The Open Ocean Trustees and partners are continuing progress on the mesophotic and deep benthic communities restoration projects selected in the 2019 Open Ocean restoration plan.  Recently, we convened a wide range of deep-sea experts and stakeholders to participate in restoration planning. Beginning this spring, the project teams will conduct multiple expeditions—totaling almost 200 days at sea—to map, assess, monitor, and sample habitats in priority areas across the north-central Gulf of Mexico.

Biologic communities using these habitats are complex ecosystems on the ocean floor. They include corals, fish, anemones, sponges, and sea cucumbers. There are many challenges to restoring these communities because there is limited information about abundance and distribution within them. Additionally, science and restoration practitioners have limited experience restoring them.

2022 Expeditions in the Gulf

NOAA and the Department of the Interior, along with several partners, will conduct:

  • High-resolution seafloor mapping: We have four expeditions planned to map approximately 15,000 square kilometers—almost 5,800 square miles.  We will map these areas from research ships on the water’s surface and autonomous underwater vehicles, often called AUVs. Restoration of seafloor habitats and communities is dependent on knowing where these habitats and communities are located. We have maps of some areas, but many others are not mapped.
  • Habitat assessment: We will collect information to document and better understand the coral, fish, and other organisms that make up these seafloor habitats using remotely operated vehicles, often called ROVs. ROVs make it possible to assess areas in mesophotic depths of 50-300 meters, and in deeper, less-known areas between 300-2,500 meters deep—up to 1.5 miles below the surface. The life histories, diversity, and populations of deep-sea species in the Gulf of Mexico are not well understood. This limits our ability to restore these communities.
  • Monitoring: Monitoring will help to establish environmental baseline conditions and changes over time, naturally or through restoration actions, around impacted and healthy communities. Also, by revisiting sites impacted by the oil spill and establishing reference areas, we will begin long-term monitoring of changes over time to better understand the resiliency of these communities—how they bounce back from damage or pollution.
  • Coral Sampling:  We will take coral samples and collections from healthy areas to support lab-based studies and to identify effective ways to grow, propagate, and transplant deep-sea corals. Restoring the coral species injured by the oil spill requires development of new techniques and a better understanding of their biology, genetics, ecology, and health.

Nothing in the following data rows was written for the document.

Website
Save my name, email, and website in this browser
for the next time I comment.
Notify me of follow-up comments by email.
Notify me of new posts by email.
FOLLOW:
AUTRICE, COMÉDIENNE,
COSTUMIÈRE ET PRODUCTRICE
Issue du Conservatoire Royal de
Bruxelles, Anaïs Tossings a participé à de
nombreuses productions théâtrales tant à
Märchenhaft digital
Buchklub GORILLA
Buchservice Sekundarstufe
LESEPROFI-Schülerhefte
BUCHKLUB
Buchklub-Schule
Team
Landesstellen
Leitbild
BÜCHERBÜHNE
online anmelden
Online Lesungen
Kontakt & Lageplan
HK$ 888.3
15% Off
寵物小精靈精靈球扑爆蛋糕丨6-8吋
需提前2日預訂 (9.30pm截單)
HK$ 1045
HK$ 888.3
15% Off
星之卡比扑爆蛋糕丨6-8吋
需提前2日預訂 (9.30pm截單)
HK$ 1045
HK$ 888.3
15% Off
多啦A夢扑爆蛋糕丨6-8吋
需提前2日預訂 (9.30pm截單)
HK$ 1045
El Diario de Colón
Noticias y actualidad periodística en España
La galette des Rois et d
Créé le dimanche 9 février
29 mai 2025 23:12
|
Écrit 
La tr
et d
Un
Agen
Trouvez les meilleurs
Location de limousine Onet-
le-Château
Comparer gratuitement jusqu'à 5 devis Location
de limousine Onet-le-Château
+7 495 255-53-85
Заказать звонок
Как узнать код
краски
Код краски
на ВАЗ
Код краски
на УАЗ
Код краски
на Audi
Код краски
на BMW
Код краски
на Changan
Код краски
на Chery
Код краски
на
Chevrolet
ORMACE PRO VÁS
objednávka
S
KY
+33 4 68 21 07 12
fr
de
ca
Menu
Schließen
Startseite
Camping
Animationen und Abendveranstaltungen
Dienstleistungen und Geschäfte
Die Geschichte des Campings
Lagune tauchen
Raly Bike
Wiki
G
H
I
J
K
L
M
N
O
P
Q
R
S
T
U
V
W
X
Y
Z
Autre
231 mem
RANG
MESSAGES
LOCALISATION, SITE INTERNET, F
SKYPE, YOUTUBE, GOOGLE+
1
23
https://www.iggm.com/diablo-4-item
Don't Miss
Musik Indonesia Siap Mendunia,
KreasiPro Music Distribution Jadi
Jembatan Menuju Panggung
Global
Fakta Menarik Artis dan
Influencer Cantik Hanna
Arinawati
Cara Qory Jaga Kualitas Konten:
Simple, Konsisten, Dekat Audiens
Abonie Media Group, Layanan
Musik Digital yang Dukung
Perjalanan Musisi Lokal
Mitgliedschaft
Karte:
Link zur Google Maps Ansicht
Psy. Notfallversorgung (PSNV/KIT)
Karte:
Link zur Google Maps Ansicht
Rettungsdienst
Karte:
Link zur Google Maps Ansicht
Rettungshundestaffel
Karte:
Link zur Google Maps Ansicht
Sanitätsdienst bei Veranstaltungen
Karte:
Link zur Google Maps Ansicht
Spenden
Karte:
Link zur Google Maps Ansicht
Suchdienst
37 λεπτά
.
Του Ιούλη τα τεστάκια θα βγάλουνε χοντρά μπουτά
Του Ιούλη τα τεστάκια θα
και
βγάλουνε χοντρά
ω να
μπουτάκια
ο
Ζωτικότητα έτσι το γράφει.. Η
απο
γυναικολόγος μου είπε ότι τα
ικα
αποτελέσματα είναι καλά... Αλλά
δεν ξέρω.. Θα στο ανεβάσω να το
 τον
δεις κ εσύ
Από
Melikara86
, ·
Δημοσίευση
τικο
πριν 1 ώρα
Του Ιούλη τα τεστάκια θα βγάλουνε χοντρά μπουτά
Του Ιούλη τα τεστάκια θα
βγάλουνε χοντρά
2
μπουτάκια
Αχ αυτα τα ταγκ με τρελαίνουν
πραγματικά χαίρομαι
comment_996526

Mesophotic and deep benthic communities were injured across a large area by the Deepwater Horizon oil spill. Due to the extent of the injury and the complexity of the habitats, these activities were developed with significant input from the ocean management and scientific community.  These four long-term restoration projects complement each other to advance our ability to manage, protect, and restore these important Gulf of Mexico ecosystems.

The Open Ocean Trustees reviewed detailed information about the implementation activities and determined that the actions are consistent with the evaluation and environmental compliance provided for the projects in the Final Open Ocean Restoration Plan 2 and Environmental Assessment. This analysis is in the January 2022 Mesophotic and Deep Benthic Communities Restoration Projects: National Environmental Policy Act and Environmental Compliance Review of Implementation Activities (PDF, 32 pages).